3. Line 428: "Provincial or territorial tax"
- This initially remains unchanged, as set by each province, but would likely decline as provinces choose to shift more emphasis onto the new line 425 for their heath care revenue.
Federal government achieves political freedom from taxing responsibility for health care, and could implement this change unilaterally to expedite.
Provinces achieve greater collective control over total health care funding.
Provinces retain independence for health care expenditure decisions, achieving diversity of approach to enable learning from each other.
- Only federal string attached might be that provinces must annually spend the funds received on universal public health care services or investments.

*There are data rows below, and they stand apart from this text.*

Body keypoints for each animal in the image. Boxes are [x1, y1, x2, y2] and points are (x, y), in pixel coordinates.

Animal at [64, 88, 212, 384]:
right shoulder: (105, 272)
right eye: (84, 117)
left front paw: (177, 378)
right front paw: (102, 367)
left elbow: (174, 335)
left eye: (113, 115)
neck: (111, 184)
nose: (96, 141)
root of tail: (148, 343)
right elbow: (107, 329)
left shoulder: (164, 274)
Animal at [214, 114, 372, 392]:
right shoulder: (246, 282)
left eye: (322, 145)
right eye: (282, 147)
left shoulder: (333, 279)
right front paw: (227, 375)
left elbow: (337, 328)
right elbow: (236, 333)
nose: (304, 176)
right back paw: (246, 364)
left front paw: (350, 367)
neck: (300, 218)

Canada achieves an automatic "Equalization" regarding the federal funding of health care.
- Funding is raised from income across Canada, and then distributed according to need across Canada.
- Health care can thus be removed from the calculation of other equalization needs among provinces.
Provinces and the public are assured of enduring federal tax collection and fair allocation, via a visible mechanism, ensuring secure long term funding.
Canadians achieve greater equity of funding for health care service needs in all provinces, automatically adjusting for relative demographic and income changes among provinces.